*** Opening Material provided ***

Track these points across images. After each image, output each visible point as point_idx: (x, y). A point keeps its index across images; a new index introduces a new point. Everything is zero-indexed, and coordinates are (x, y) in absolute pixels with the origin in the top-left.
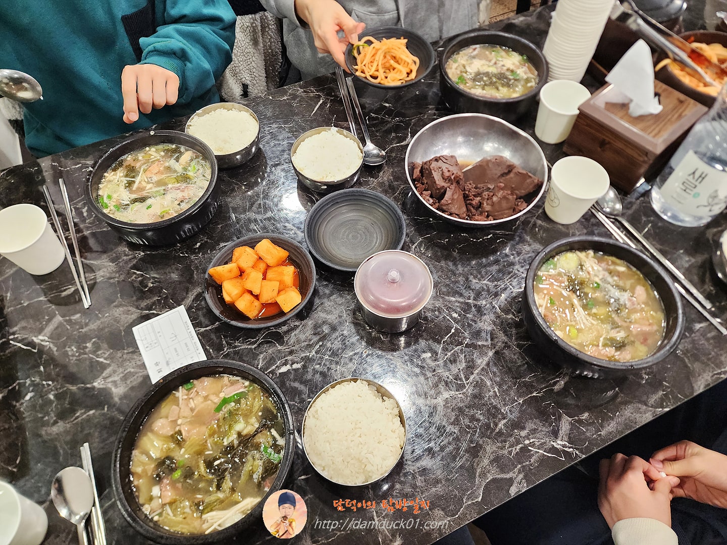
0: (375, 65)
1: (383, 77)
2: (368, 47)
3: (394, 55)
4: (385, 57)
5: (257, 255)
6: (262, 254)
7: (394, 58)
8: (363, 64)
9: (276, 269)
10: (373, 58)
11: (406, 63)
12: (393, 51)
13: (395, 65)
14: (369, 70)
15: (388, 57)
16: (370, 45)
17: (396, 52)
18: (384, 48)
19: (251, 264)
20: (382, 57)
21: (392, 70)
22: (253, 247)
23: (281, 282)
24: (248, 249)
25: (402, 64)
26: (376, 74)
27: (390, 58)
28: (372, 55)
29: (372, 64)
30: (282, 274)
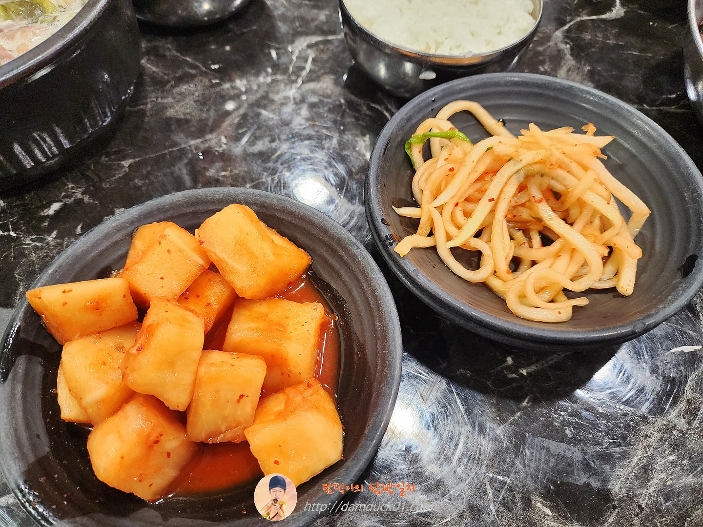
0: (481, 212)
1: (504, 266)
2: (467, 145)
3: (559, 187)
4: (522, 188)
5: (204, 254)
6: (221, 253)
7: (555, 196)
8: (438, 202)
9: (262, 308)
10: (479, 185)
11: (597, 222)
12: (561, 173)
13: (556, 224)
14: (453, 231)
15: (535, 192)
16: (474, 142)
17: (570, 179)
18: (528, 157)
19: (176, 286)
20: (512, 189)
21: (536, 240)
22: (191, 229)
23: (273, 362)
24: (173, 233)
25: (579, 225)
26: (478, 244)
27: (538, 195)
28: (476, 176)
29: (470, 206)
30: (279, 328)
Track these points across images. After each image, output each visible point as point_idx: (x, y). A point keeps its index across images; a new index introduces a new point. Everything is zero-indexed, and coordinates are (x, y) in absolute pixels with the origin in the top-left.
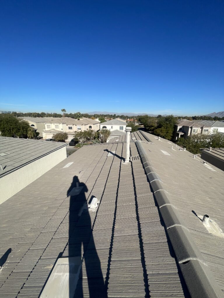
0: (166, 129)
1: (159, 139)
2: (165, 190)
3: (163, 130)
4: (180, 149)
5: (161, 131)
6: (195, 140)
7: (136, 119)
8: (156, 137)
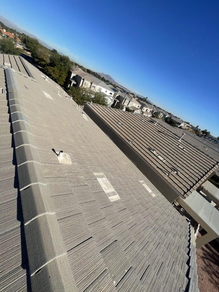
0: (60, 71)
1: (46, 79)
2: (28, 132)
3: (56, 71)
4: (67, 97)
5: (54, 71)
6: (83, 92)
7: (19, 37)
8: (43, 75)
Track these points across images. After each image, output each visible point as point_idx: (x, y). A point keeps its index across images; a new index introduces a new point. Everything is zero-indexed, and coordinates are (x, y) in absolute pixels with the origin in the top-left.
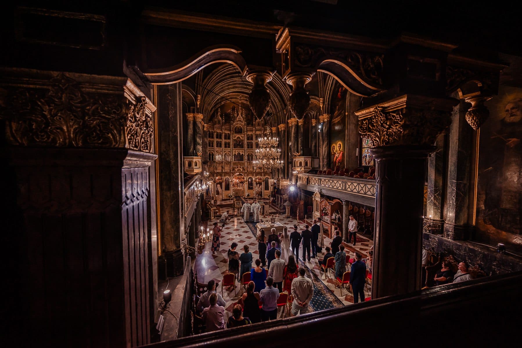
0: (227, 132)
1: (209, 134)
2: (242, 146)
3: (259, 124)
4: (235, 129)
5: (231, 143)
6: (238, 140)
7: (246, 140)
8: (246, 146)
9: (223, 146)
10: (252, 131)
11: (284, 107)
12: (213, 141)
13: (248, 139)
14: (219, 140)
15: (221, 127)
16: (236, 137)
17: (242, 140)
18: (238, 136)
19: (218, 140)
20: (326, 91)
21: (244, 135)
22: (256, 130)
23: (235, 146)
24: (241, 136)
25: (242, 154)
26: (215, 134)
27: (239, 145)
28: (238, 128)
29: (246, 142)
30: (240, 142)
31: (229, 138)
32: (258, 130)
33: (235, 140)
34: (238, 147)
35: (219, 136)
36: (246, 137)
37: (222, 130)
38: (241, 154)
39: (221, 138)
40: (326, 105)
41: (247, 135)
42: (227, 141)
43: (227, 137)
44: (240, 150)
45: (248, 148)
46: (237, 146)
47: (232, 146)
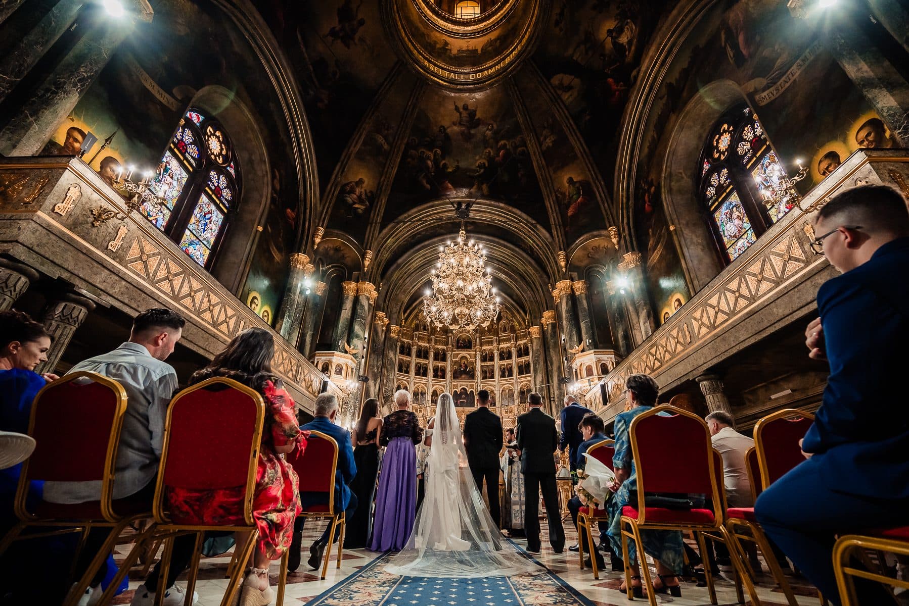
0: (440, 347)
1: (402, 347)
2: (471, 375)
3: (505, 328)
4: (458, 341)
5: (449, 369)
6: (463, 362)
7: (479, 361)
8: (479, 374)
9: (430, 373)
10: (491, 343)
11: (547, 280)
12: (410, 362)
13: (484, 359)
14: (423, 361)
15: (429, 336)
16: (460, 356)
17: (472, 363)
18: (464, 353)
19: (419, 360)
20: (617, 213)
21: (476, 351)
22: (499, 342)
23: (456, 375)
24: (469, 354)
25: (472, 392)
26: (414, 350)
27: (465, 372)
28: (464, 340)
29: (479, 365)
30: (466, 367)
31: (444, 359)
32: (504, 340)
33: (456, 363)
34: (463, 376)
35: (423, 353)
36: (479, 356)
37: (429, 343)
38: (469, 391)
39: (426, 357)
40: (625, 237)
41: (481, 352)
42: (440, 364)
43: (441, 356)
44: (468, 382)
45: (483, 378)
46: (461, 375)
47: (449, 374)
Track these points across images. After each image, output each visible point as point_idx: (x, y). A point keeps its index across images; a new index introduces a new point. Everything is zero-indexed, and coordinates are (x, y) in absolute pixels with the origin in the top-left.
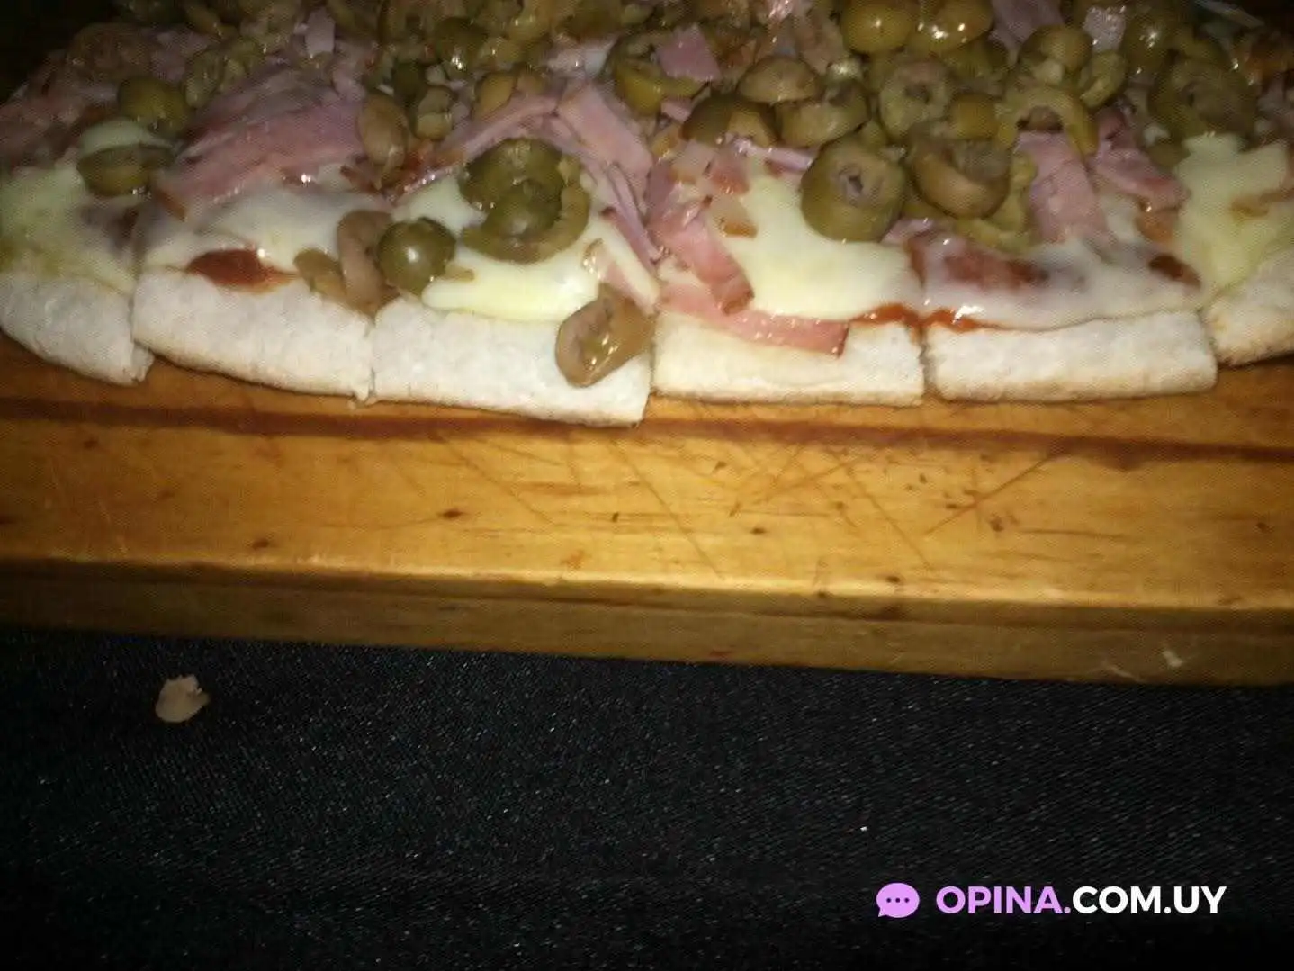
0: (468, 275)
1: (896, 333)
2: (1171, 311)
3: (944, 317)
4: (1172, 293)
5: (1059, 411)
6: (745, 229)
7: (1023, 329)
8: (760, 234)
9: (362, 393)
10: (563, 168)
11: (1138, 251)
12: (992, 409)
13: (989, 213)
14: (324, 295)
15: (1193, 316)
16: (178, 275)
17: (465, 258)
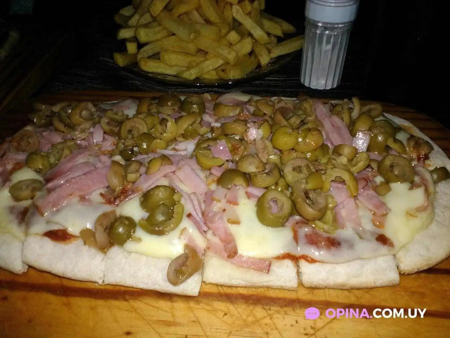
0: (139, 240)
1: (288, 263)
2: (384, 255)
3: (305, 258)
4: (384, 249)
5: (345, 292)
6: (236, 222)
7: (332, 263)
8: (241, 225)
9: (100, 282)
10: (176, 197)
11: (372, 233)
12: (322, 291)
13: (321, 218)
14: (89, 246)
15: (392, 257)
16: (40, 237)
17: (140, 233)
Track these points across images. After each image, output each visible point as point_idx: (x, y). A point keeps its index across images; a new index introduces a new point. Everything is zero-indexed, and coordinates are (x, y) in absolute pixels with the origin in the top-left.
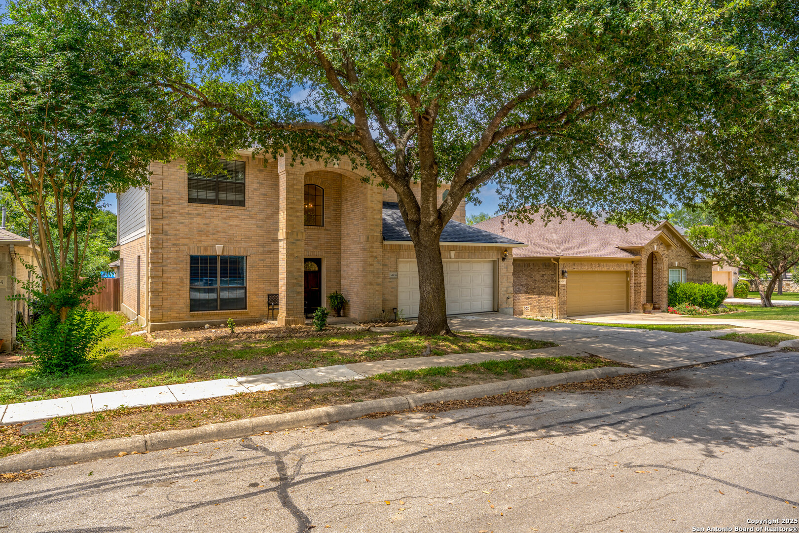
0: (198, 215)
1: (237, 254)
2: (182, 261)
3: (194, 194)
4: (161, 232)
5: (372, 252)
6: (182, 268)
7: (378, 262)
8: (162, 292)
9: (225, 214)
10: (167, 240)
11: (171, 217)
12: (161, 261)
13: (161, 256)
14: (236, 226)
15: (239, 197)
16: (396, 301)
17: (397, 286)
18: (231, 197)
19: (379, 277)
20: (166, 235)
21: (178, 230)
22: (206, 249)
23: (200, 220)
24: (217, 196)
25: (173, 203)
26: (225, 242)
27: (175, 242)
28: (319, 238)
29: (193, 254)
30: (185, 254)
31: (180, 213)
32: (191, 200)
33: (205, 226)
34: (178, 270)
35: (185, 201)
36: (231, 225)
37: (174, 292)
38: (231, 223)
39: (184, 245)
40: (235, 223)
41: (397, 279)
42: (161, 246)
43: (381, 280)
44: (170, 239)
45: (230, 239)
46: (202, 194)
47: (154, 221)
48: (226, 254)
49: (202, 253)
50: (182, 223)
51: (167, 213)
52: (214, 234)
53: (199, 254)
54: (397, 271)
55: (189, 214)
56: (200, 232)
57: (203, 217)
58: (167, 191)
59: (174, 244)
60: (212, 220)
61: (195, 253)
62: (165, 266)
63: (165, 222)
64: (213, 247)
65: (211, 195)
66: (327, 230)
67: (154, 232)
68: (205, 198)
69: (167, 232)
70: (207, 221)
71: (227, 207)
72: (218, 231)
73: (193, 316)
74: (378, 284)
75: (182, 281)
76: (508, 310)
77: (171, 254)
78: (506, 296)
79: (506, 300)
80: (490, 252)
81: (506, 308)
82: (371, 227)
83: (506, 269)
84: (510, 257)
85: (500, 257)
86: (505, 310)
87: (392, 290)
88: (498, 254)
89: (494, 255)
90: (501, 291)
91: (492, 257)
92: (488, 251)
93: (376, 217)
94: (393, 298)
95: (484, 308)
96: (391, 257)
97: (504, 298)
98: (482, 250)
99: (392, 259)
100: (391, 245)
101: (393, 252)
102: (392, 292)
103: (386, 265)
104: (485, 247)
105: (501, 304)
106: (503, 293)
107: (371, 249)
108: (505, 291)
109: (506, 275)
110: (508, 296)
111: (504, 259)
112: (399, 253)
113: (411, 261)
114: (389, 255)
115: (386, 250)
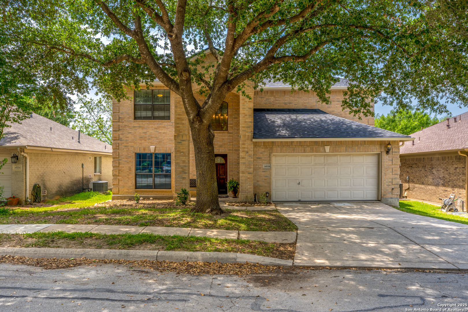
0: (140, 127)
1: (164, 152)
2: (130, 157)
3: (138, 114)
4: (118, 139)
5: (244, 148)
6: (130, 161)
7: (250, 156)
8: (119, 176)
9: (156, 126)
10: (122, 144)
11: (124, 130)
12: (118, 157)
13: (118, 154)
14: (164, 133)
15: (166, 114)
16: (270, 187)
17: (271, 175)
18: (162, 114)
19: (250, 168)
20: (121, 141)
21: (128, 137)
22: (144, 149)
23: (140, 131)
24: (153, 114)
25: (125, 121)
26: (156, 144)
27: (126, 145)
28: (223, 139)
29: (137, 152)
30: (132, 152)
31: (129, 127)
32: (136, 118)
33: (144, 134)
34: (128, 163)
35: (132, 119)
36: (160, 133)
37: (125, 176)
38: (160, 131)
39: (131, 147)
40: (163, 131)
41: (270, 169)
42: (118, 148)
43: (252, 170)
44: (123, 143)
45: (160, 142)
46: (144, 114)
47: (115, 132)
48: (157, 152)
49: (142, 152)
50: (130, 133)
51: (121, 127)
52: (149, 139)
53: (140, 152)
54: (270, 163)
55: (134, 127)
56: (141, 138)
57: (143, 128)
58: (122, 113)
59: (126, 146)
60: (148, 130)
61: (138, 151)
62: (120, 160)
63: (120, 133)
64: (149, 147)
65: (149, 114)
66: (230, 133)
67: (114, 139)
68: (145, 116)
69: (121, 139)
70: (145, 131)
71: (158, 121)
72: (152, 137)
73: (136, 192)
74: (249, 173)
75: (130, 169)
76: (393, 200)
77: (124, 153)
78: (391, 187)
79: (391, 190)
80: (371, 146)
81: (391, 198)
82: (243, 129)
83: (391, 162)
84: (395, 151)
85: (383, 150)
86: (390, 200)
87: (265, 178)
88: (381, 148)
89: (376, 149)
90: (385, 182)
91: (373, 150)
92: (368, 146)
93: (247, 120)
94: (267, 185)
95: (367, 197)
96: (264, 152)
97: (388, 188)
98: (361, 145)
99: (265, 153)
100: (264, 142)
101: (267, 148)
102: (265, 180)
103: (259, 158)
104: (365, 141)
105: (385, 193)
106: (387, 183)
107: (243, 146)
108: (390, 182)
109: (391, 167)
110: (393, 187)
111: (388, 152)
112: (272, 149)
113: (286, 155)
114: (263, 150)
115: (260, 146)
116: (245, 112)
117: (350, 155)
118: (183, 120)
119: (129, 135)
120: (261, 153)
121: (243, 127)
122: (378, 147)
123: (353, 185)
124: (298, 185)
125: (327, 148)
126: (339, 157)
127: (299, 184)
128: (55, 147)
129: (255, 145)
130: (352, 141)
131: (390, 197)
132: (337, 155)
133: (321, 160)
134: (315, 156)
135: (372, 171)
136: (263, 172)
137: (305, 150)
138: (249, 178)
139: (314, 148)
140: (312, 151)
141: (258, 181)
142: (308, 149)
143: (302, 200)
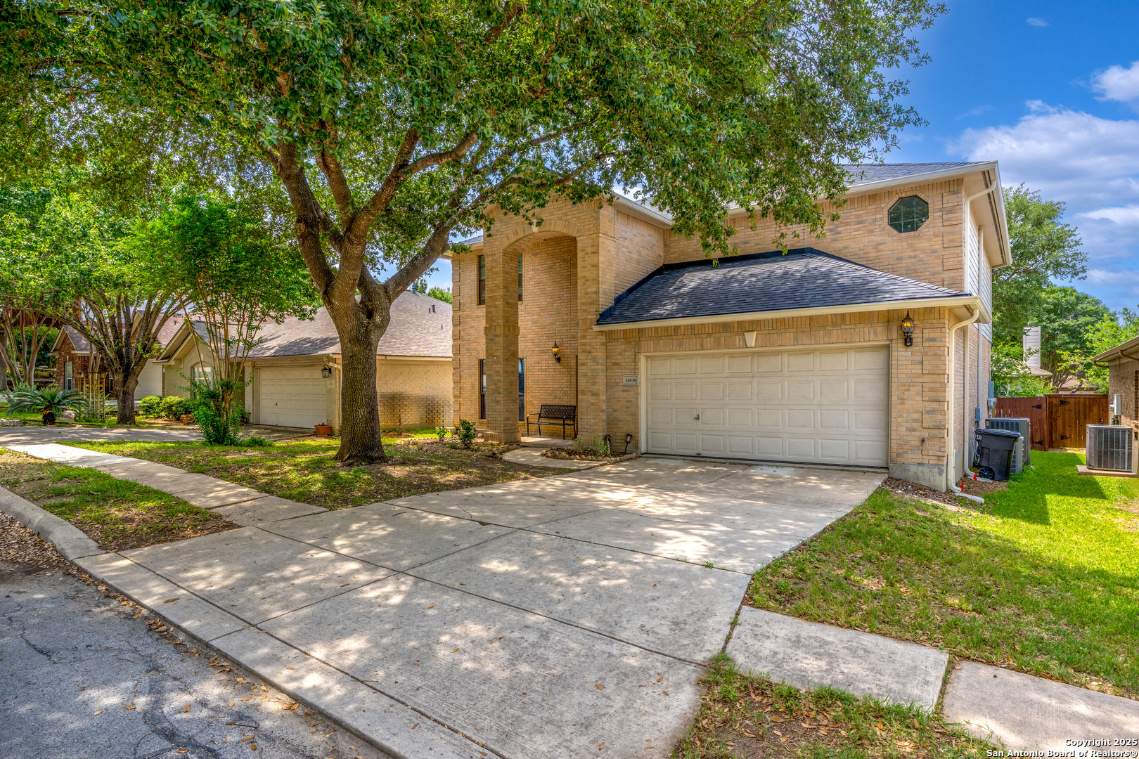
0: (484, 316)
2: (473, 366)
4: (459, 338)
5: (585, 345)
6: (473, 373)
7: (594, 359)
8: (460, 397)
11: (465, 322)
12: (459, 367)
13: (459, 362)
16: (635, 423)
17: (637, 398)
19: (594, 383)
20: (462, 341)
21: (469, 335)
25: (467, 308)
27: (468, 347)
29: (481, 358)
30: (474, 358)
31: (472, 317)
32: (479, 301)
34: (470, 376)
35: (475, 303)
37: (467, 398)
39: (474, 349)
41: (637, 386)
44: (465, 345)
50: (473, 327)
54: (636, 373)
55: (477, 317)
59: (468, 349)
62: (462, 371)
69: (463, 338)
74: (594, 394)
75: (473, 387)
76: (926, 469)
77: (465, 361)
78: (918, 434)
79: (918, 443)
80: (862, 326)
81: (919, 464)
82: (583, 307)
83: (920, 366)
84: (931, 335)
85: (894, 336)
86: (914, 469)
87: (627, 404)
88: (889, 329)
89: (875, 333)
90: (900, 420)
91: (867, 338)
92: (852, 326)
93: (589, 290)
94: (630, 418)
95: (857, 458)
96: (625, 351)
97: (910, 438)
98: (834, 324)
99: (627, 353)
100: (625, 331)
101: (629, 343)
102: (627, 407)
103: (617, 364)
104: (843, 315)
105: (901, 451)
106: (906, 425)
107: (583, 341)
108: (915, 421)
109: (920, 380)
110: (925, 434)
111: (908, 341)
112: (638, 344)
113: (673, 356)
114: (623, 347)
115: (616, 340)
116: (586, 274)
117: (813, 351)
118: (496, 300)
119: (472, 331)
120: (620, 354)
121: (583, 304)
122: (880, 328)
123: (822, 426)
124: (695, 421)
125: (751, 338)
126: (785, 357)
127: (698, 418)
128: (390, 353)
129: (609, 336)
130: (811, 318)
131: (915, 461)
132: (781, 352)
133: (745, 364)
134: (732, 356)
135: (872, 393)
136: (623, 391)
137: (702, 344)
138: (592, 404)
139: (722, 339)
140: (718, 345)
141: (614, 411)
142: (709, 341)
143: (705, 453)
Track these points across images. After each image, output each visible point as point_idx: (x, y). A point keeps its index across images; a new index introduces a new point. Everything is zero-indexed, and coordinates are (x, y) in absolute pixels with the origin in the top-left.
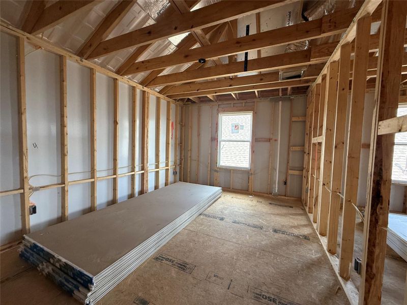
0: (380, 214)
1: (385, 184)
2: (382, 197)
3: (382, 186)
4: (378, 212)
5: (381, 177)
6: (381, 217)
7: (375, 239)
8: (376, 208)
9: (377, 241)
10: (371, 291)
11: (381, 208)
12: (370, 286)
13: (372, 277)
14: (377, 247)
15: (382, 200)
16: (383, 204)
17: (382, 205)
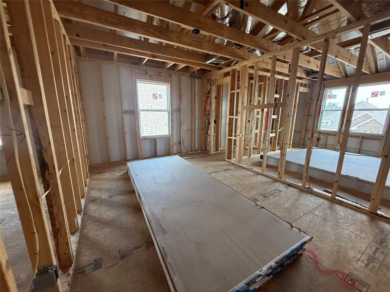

*** Closing Material provided ***

Quote the listing from its first line through the line that contains "30: (279, 328)", including both ends. Leave out the pictures.

• Solved exercise:
Track these points across images. After each image, output each visible point as point_idx: (x, y). A point keeps its index across images; a new index introduces a new point. Everything is zero-indexed, and coordinates are (x, y) in absolute pixels with the origin in the top-left.
0: (375, 65)
1: (383, 77)
2: (368, 47)
3: (394, 55)
4: (385, 57)
5: (257, 255)
6: (262, 254)
7: (394, 58)
8: (363, 64)
9: (276, 269)
10: (373, 58)
11: (406, 63)
12: (393, 51)
13: (395, 65)
14: (369, 70)
15: (388, 57)
16: (370, 45)
17: (396, 52)
18: (384, 48)
19: (251, 264)
20: (382, 57)
21: (392, 70)
22: (253, 247)
23: (281, 282)
24: (248, 249)
25: (402, 64)
26: (376, 74)
27: (390, 58)
28: (372, 55)
29: (372, 64)
30: (282, 274)
0: (481, 212)
1: (504, 266)
2: (467, 145)
3: (559, 187)
4: (522, 188)
5: (204, 254)
6: (221, 253)
7: (555, 196)
8: (438, 202)
9: (262, 308)
10: (479, 185)
11: (597, 222)
12: (561, 173)
13: (556, 224)
14: (453, 231)
15: (535, 192)
16: (474, 142)
17: (570, 179)
18: (528, 157)
19: (176, 286)
20: (512, 189)
21: (536, 240)
22: (191, 229)
23: (273, 362)
24: (173, 233)
25: (579, 225)
26: (478, 244)
27: (538, 195)
28: (476, 176)
29: (470, 206)
30: (279, 328)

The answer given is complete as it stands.